• _Entries provided_:
• • • • • • •
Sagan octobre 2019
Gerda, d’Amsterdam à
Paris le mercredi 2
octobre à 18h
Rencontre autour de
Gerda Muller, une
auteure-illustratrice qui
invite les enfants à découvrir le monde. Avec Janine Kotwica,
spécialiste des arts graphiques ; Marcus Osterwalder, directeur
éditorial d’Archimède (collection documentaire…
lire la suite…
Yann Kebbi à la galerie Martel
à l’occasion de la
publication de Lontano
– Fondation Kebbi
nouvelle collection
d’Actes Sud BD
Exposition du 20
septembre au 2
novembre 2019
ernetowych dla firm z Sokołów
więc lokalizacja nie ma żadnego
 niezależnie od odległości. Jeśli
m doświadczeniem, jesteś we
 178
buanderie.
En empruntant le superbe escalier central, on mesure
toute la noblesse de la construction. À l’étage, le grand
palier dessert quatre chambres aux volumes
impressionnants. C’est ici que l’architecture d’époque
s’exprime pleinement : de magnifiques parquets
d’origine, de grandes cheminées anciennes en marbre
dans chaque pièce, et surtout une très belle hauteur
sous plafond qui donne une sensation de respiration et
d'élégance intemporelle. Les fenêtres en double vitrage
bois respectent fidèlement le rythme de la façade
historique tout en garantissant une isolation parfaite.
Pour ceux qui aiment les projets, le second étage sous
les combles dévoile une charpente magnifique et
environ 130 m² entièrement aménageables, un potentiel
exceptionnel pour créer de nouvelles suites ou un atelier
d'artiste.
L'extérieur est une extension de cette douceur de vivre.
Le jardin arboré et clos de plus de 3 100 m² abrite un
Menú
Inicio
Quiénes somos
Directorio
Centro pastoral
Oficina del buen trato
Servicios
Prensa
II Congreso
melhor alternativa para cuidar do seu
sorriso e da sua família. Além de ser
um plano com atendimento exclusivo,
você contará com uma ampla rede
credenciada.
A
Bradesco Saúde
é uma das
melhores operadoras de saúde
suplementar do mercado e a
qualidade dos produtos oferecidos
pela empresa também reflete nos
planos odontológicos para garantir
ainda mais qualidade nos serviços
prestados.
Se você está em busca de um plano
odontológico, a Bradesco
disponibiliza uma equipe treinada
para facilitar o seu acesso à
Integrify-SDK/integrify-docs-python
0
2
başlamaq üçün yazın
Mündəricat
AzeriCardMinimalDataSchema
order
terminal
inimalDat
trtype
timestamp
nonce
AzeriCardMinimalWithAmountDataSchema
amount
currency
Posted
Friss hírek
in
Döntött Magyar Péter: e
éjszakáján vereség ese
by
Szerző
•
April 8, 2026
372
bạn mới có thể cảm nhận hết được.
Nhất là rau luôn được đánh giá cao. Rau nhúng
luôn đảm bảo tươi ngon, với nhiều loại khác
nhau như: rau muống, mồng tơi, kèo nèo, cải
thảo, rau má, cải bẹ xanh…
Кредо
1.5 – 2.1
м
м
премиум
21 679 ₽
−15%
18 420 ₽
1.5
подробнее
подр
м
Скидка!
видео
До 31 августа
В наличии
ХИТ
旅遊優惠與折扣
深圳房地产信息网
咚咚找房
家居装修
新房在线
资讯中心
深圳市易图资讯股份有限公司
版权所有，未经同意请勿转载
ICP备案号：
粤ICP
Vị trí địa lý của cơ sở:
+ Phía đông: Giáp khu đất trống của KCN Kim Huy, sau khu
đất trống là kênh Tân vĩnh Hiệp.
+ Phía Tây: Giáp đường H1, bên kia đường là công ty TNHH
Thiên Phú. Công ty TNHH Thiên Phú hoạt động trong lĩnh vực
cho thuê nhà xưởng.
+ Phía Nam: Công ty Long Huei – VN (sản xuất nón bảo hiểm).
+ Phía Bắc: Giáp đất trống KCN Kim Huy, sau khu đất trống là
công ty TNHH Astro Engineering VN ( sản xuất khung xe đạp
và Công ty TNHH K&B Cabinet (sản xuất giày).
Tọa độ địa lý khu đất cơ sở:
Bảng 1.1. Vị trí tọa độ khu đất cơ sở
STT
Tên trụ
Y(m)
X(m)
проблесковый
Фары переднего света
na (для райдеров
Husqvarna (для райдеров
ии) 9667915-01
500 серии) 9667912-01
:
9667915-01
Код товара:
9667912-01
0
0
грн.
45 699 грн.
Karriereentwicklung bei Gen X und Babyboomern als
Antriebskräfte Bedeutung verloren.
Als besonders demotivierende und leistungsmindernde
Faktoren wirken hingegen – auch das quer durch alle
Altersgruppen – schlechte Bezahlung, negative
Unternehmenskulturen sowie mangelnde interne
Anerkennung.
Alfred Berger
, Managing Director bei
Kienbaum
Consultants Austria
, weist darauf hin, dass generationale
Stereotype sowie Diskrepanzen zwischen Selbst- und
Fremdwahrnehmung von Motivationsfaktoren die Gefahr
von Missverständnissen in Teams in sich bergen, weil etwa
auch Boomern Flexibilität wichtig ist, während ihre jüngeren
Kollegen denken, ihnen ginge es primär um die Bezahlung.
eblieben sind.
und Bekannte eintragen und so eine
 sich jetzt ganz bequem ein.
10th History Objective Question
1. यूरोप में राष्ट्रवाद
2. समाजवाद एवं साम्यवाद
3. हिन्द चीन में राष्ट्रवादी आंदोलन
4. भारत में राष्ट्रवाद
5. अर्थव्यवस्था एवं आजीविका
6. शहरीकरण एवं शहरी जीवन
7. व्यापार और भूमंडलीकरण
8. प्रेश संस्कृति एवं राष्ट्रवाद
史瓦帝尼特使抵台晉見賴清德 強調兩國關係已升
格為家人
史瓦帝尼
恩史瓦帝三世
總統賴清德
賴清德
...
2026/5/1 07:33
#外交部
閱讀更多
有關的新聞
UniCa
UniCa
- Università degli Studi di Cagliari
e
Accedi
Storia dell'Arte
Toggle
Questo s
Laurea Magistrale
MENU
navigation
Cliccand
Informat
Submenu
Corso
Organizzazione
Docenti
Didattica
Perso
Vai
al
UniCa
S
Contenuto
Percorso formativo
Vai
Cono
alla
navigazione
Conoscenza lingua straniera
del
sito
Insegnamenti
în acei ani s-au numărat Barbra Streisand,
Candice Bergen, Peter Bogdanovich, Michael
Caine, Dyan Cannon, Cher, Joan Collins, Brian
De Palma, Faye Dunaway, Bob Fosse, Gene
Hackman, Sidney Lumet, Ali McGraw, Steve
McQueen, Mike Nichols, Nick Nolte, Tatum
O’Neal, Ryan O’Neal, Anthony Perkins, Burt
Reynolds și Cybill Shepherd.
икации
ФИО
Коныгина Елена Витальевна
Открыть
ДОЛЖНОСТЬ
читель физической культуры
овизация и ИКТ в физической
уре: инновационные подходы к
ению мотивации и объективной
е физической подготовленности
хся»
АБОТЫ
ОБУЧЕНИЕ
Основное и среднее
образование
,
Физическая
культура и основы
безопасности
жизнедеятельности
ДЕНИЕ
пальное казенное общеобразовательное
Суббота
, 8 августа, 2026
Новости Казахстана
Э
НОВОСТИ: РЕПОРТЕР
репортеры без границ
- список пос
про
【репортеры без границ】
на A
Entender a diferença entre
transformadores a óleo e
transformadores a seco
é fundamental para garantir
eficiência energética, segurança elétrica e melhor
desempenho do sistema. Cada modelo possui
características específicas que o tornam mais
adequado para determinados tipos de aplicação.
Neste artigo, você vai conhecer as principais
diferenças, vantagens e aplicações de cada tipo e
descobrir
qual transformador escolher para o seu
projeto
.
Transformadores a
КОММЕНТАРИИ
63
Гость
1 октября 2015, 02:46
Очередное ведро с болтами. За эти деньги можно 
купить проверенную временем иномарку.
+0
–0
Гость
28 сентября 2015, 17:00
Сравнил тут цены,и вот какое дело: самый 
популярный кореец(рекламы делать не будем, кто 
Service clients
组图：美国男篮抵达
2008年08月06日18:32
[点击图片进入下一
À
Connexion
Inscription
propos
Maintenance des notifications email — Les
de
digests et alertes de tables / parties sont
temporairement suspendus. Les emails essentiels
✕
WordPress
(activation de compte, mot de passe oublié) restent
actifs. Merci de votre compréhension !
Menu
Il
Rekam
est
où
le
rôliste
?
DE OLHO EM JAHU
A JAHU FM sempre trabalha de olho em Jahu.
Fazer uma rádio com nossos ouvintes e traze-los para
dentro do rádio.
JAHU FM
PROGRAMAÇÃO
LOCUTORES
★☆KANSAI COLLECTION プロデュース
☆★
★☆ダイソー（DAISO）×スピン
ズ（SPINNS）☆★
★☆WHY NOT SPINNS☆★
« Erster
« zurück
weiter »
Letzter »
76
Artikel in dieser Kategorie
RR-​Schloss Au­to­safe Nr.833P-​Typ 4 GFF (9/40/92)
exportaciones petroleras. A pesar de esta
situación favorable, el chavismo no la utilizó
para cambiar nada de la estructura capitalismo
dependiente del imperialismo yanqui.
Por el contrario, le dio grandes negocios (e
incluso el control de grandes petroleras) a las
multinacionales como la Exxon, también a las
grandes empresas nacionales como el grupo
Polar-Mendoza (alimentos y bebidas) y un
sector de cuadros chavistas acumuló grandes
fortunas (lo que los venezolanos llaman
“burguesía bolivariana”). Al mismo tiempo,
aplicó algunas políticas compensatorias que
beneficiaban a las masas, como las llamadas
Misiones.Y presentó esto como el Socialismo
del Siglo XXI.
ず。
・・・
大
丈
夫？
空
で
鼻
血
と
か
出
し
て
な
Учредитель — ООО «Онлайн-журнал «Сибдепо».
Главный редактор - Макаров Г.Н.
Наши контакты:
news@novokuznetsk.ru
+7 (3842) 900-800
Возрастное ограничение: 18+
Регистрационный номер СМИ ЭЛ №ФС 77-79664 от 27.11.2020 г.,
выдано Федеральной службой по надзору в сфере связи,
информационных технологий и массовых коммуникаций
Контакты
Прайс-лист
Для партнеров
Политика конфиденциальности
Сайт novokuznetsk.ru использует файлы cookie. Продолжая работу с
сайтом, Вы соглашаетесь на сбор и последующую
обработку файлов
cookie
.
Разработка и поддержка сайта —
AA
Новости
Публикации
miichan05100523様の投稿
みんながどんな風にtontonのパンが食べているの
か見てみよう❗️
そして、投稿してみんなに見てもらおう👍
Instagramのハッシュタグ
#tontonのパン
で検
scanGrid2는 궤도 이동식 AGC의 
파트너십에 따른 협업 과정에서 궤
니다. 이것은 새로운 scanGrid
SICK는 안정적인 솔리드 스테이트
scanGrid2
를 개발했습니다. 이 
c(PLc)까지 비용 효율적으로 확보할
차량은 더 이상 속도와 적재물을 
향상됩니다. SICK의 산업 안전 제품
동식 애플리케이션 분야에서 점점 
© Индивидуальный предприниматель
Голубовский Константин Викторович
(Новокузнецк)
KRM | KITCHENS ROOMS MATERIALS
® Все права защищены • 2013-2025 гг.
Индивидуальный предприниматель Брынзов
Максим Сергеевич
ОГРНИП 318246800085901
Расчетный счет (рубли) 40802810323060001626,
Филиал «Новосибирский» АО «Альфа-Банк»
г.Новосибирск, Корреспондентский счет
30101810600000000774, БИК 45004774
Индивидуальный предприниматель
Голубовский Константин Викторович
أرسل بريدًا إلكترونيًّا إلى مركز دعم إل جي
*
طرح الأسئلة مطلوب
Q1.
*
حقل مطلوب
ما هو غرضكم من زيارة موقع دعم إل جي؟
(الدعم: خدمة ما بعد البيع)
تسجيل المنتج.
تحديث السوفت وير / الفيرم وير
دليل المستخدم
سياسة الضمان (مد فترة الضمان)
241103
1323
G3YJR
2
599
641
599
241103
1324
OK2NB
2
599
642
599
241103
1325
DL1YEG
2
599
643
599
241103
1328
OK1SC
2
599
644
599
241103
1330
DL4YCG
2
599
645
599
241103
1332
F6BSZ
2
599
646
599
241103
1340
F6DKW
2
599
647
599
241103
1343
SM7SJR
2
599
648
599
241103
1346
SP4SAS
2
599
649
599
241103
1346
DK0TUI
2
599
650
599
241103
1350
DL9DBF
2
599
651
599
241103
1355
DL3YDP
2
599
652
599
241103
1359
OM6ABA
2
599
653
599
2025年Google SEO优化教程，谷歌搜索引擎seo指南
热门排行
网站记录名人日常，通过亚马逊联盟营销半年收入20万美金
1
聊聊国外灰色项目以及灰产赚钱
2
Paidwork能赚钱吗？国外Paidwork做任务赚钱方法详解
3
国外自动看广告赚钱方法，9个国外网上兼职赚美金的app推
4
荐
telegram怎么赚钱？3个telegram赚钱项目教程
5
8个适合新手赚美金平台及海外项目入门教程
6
• • • • • • •
• _Directions for this task_:
Word for word, restate the listing above from its first line to the line with "toute la noblesse", keeping both.

• _Finished exercise_:
Sagan octobre 2019
Gerda, d’Amsterdam à
Paris le mercredi 2
octobre à 18h
Rencontre autour de
Gerda Muller, une
auteure-illustratrice qui
invite les enfants à découvrir le monde. Avec Janine Kotwica,
spécialiste des arts graphiques ; Marcus Osterwalder, directeur
éditorial d’Archimède (collection documentaire…
lire la suite…
Yann Kebbi à la galerie Martel
à l’occasion de la
publication de Lontano
– Fondation Kebbi
nouvelle collection
d’Actes Sud BD
Exposition du 20
septembre au 2
novembre 2019
ernetowych dla firm z Sokołów
więc lokalizacja nie ma żadnego
 niezależnie od odległości. Jeśli
m doświadczeniem, jesteś we
 178
buanderie.
En empruntant le superbe escalier central, on mesure
toute la noblesse de la construction. À l’étage, le grand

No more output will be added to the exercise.